DIRECTIONS: The answer must be every line of the records below that contains the word "content", copied out.

INPUT DATA:
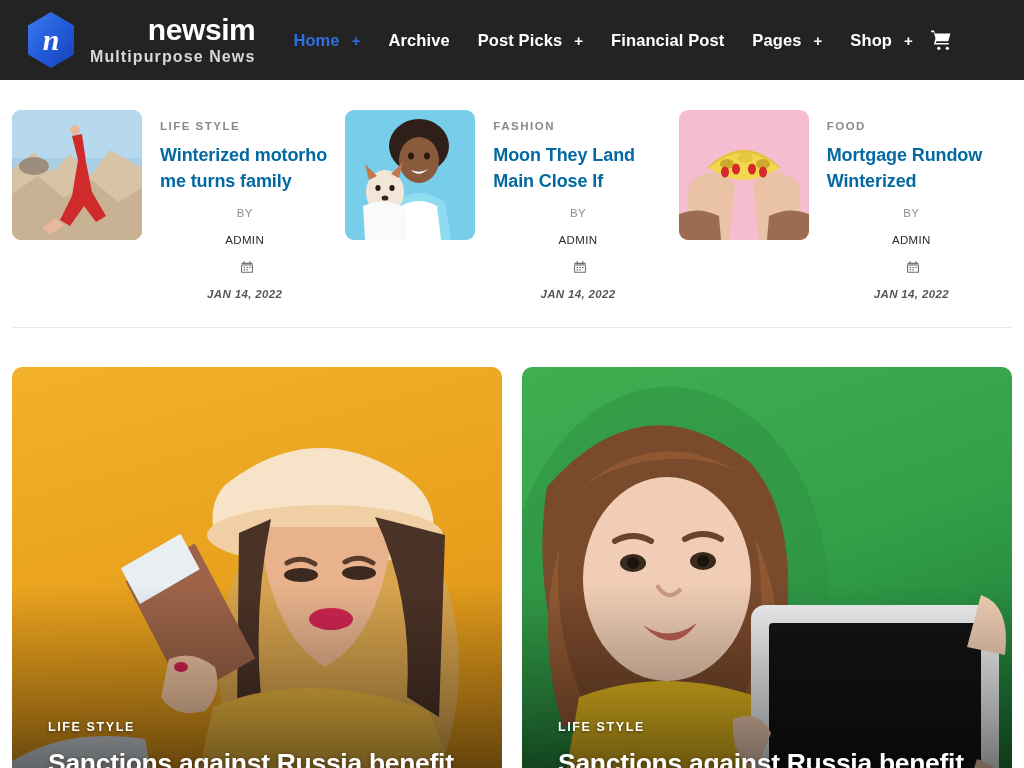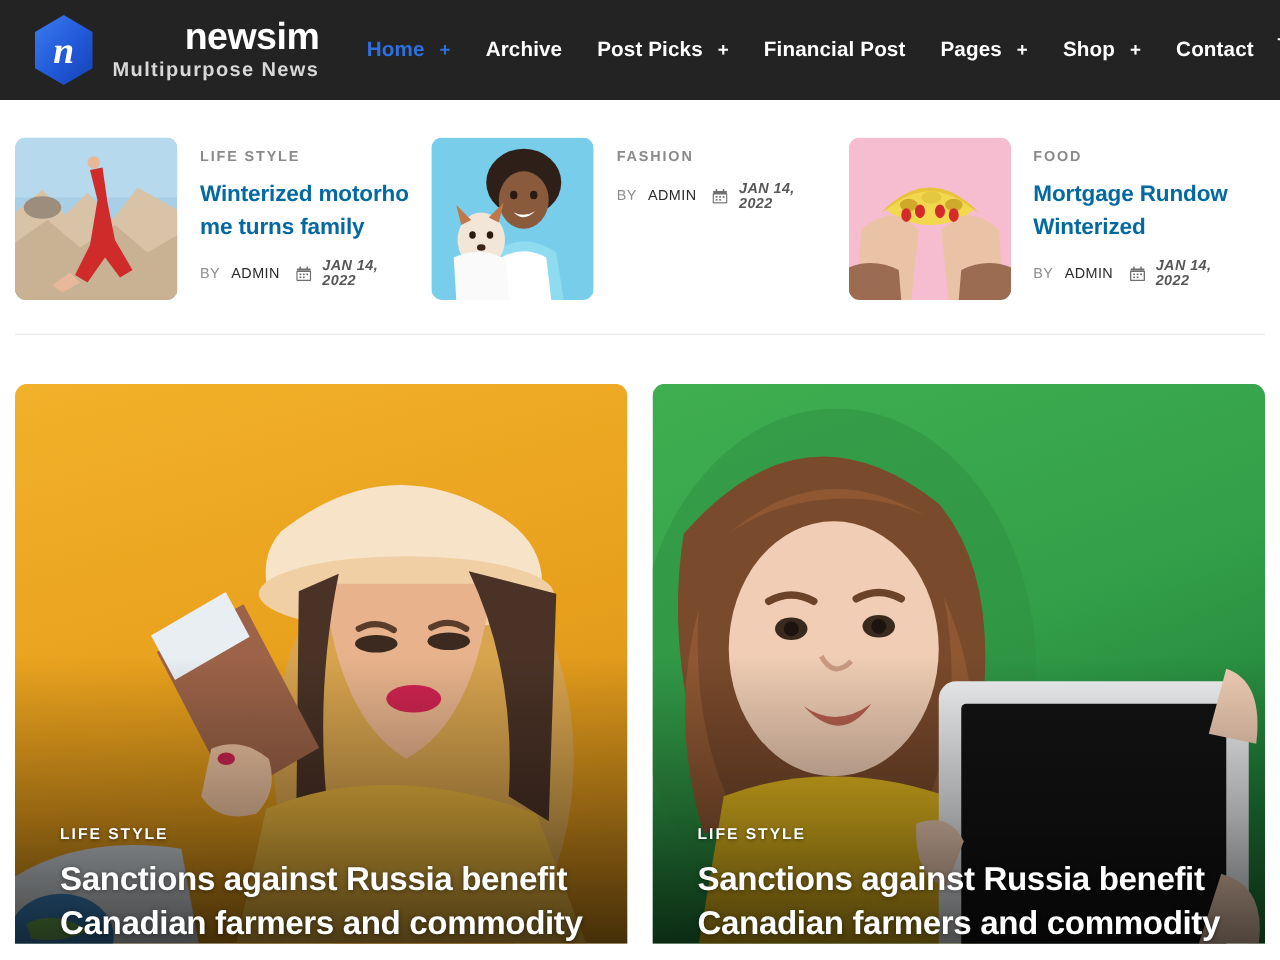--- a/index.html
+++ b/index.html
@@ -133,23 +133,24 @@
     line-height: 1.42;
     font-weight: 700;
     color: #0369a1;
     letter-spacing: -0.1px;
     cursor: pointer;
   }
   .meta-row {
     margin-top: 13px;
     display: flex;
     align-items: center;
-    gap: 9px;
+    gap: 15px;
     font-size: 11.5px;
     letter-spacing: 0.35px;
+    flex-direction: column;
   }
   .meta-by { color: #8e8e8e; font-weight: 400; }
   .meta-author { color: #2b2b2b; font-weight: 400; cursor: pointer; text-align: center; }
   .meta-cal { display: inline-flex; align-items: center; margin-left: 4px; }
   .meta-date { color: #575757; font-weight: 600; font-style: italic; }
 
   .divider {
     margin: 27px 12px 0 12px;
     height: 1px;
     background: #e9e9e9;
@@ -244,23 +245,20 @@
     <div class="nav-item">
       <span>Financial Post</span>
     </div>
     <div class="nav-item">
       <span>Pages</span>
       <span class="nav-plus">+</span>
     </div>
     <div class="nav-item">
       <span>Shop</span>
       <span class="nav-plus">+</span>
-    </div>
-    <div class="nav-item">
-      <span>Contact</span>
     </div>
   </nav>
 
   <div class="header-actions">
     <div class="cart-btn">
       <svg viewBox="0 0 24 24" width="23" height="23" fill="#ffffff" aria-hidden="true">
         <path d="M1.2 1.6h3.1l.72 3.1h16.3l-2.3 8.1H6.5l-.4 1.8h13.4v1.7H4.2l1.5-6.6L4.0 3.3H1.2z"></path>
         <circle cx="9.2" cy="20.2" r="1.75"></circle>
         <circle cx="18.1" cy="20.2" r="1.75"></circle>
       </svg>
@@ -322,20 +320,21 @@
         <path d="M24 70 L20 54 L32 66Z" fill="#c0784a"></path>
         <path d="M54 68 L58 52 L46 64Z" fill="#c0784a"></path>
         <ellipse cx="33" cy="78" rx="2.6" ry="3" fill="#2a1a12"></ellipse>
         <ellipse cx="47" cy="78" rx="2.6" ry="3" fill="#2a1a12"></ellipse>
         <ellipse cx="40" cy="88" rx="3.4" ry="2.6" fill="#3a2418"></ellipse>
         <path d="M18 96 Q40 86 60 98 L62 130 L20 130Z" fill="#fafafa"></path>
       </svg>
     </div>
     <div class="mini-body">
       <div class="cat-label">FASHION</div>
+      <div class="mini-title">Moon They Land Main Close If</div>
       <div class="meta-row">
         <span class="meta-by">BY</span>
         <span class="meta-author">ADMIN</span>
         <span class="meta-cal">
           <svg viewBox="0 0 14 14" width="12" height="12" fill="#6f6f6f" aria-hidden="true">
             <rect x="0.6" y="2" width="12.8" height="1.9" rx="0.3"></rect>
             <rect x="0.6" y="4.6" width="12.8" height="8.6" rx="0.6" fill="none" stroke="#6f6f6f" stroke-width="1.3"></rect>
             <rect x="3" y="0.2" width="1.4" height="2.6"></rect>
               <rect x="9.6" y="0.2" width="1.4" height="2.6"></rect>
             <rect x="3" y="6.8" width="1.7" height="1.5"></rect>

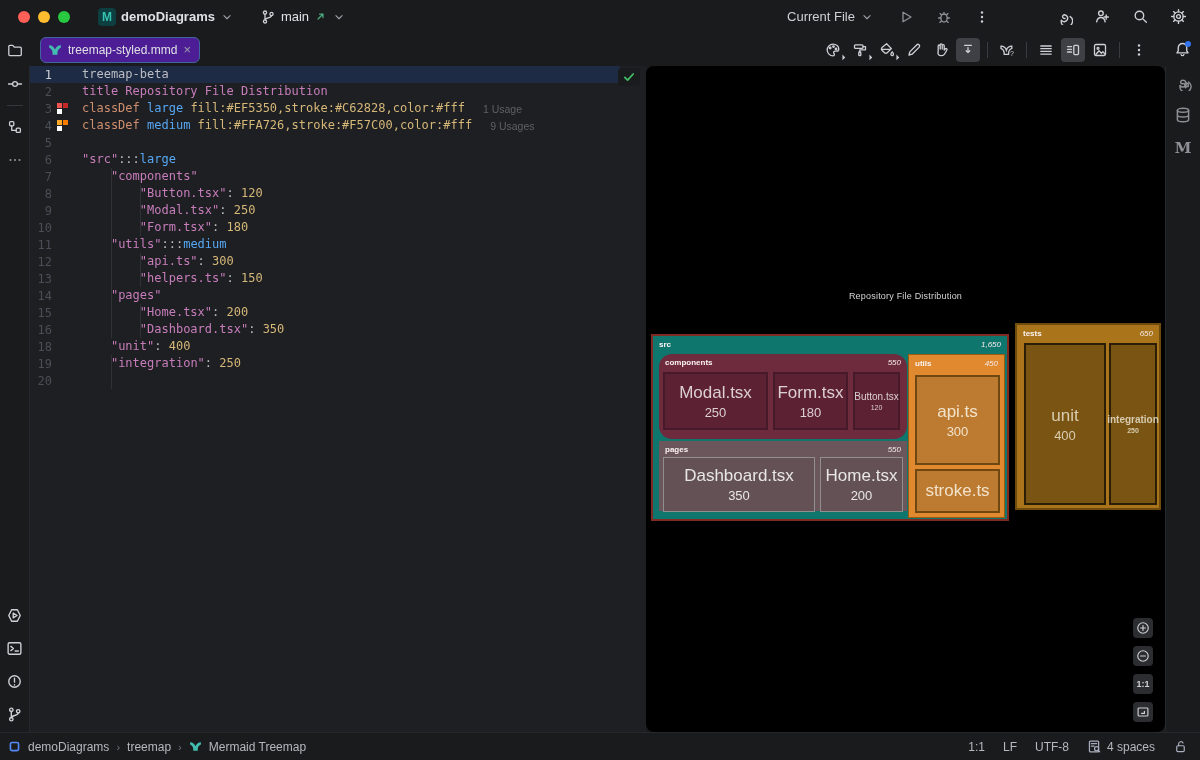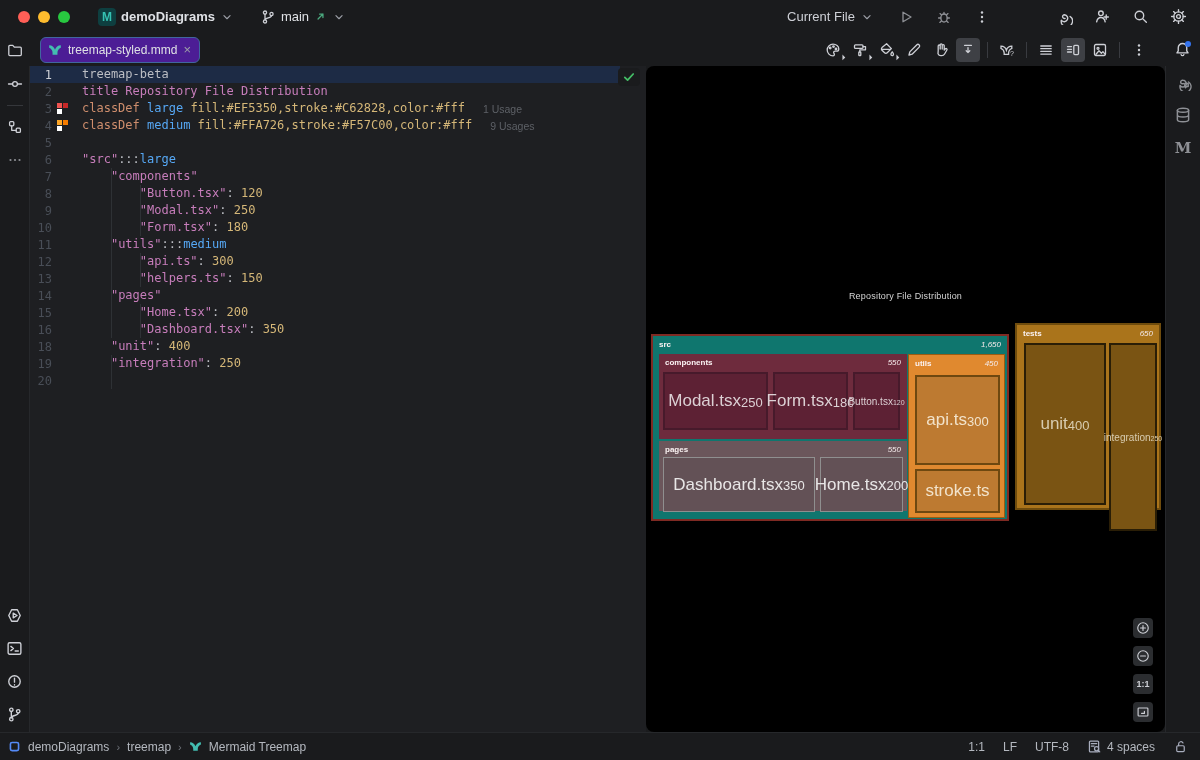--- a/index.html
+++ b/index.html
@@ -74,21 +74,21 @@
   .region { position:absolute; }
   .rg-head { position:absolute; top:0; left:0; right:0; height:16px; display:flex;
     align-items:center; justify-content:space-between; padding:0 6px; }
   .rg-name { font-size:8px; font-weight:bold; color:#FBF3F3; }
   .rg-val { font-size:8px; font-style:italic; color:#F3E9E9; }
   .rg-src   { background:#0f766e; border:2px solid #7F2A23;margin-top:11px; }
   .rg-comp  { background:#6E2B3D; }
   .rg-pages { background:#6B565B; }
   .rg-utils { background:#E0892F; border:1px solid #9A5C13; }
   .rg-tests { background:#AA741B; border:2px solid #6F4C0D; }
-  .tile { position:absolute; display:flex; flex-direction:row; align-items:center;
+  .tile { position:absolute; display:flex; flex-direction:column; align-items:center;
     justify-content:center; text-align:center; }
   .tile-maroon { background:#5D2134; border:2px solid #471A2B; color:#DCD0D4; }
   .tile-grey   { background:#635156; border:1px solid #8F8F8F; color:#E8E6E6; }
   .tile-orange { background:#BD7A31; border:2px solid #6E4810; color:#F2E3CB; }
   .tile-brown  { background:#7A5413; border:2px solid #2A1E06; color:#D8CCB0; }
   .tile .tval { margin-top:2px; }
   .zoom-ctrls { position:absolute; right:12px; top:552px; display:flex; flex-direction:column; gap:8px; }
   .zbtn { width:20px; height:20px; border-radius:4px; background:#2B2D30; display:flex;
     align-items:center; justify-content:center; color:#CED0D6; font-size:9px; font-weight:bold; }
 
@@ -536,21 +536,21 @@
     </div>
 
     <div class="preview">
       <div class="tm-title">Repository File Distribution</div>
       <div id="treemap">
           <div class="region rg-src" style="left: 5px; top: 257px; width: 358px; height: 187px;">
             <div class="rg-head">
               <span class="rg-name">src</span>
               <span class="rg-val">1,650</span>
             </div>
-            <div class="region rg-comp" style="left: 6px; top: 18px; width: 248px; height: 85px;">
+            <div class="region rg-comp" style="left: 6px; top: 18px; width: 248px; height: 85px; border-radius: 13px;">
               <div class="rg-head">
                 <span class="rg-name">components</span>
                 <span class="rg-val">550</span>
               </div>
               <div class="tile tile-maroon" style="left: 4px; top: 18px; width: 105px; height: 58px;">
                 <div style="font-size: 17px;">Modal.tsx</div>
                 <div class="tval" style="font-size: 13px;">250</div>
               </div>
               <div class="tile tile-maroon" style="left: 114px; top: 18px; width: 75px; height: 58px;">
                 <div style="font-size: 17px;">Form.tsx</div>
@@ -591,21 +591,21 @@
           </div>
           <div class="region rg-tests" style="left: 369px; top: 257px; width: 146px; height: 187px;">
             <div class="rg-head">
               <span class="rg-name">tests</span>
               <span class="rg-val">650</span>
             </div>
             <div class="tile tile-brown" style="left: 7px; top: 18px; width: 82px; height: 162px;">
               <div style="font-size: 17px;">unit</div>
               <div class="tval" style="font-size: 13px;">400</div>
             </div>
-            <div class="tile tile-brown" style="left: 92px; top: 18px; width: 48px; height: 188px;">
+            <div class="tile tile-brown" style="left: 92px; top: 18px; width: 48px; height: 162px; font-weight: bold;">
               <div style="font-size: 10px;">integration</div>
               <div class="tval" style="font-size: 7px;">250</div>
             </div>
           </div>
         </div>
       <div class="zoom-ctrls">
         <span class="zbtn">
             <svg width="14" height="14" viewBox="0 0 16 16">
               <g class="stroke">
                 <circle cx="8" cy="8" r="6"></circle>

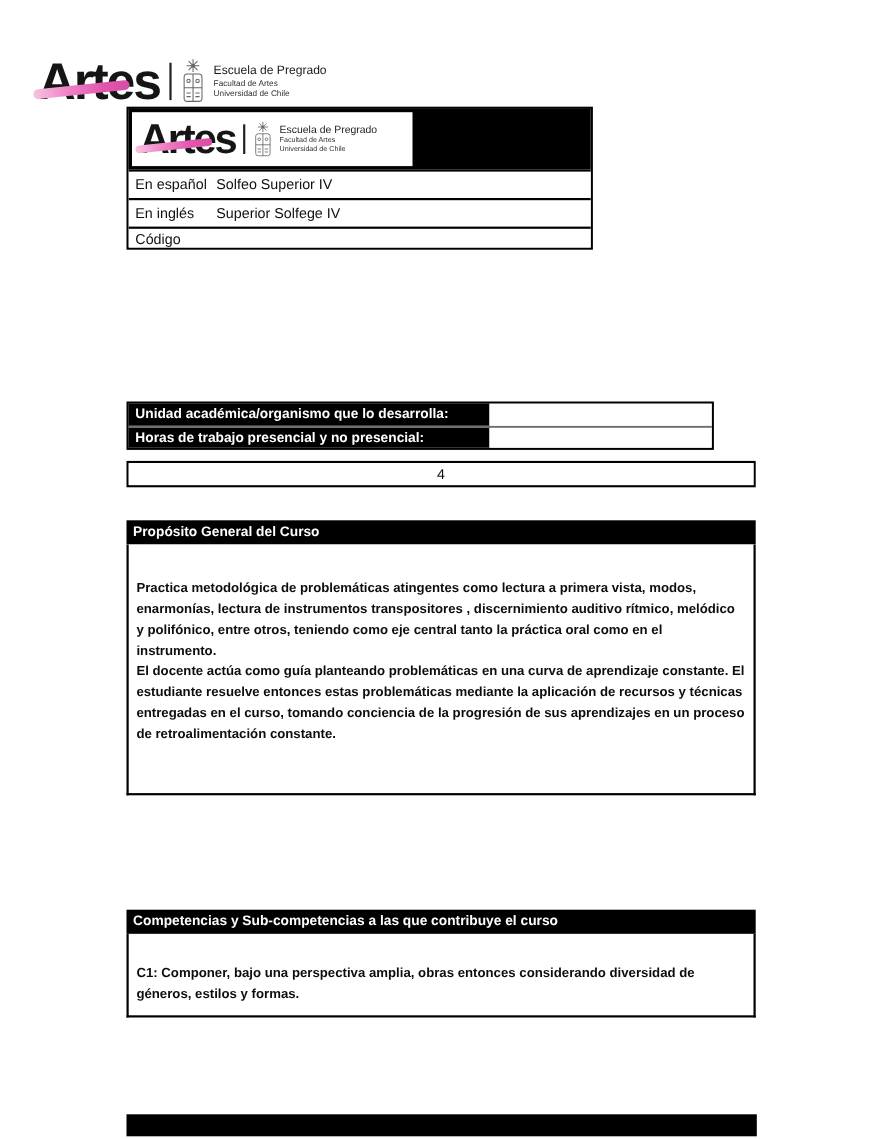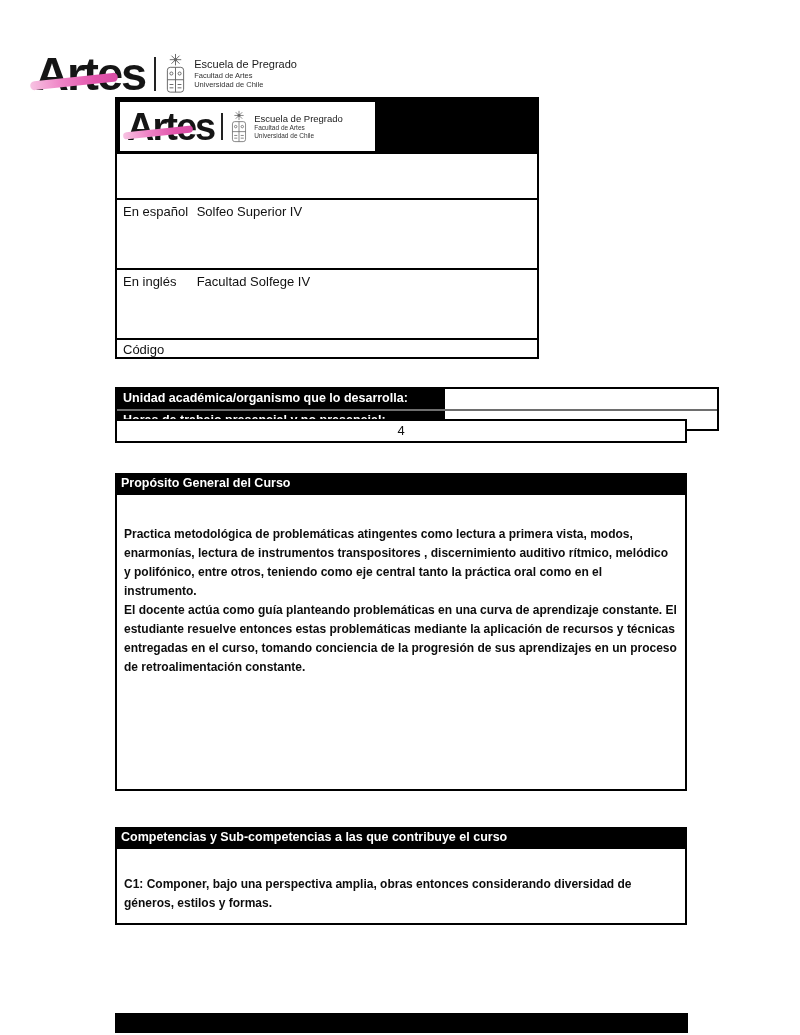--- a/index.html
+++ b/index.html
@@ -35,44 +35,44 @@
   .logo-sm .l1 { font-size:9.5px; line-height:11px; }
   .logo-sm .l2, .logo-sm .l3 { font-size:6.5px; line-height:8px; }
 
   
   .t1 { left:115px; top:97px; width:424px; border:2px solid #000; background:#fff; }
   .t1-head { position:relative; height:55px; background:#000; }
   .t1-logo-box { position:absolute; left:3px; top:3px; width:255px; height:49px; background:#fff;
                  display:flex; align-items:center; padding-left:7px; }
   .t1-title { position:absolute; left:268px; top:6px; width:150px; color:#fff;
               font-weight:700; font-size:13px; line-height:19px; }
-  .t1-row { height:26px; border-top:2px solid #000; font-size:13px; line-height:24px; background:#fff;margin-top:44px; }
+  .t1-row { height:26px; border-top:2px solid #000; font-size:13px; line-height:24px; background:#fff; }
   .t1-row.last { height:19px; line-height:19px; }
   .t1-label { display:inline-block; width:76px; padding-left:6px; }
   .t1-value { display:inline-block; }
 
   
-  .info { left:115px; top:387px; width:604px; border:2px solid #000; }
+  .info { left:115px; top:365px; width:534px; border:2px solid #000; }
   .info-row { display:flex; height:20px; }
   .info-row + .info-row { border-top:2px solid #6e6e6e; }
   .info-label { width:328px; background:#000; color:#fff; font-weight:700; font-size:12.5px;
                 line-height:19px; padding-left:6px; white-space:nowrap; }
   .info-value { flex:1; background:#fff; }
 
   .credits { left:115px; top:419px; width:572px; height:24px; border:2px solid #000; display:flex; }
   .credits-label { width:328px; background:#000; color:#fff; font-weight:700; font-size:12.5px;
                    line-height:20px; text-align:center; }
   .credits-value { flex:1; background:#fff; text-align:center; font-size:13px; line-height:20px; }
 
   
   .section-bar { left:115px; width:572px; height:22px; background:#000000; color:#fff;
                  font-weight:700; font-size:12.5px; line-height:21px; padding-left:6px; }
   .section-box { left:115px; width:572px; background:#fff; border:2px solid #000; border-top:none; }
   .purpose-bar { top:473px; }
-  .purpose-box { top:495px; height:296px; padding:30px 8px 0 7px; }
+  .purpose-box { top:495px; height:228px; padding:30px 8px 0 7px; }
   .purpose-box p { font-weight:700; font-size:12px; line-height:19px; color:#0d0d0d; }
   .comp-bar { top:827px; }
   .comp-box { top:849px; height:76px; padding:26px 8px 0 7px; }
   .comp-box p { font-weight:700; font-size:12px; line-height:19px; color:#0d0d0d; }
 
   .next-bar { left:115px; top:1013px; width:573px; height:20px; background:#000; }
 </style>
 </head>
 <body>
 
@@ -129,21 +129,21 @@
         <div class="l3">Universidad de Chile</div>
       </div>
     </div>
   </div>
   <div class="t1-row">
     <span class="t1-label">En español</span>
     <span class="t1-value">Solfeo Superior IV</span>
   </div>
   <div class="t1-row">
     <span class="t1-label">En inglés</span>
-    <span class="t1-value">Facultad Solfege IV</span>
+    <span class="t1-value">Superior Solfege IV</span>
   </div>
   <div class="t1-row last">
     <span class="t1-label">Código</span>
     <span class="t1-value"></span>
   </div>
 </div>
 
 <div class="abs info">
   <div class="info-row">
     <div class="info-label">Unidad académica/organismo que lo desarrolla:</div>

RESULT:
     align-items:center; justify-content:space-between; padding:0 6px; }
     justify-content:center; text-align:center; }
     align-items:center; justify-content:center; color:#CED0D6; font-size:9px; font-weight:bold; }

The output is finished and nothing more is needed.